Start of Block

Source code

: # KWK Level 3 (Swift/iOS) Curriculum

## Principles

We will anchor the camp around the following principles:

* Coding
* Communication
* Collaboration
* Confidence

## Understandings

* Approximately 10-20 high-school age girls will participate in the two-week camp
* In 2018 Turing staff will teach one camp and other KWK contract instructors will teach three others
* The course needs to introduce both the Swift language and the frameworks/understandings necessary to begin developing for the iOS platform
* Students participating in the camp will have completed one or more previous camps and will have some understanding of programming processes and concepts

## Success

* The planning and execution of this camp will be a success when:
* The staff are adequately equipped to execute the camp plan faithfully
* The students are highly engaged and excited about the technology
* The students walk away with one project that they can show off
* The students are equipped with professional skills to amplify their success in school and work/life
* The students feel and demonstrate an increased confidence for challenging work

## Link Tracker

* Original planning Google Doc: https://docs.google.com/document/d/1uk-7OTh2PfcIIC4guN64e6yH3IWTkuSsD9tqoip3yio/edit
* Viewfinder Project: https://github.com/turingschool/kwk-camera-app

End of Block

◆ Exercise goal
Extract the complete set of records unchanged.

◆ Expected answer
Source code

: # KWK Level 3 (Swift/iOS) Curriculum

## Principles

We will anchor the camp around the following principles:

* Coding
* Communication
* Collaboration
* Confidence

## Understandings

* Approximately 10-20 high-school age girls will participate in the two-week camp
* In 2018 Turing staff will teach one camp and other KWK contract instructors will teach three others
* The course needs to introduce both the Swift language and the frameworks/understandings necessary to begin developing for the iOS platform
* Students participating in the camp will have completed one or more previous camps and will have some understanding of programming processes and concepts

## Success

* The planning and execution of this camp will be a success when:
* The staff are adequately equipped to execute the camp plan faithfully
* The students are highly engaged and excited about the technology
* The students walk away with one project that they can show off
* The students are equipped with professional skills to amplify their success in school and work/life
* The students feel and demonstrate an increased confidence for challenging work

## Link Tracker

* Original planning Google Doc: https://docs.google.com/document/d/1uk-7OTh2PfcIIC4guN64e6yH3IWTkuSsD9tqoip3yio/edit
* Viewfinder Project: https://github.com/turingschool/kwk-camera-app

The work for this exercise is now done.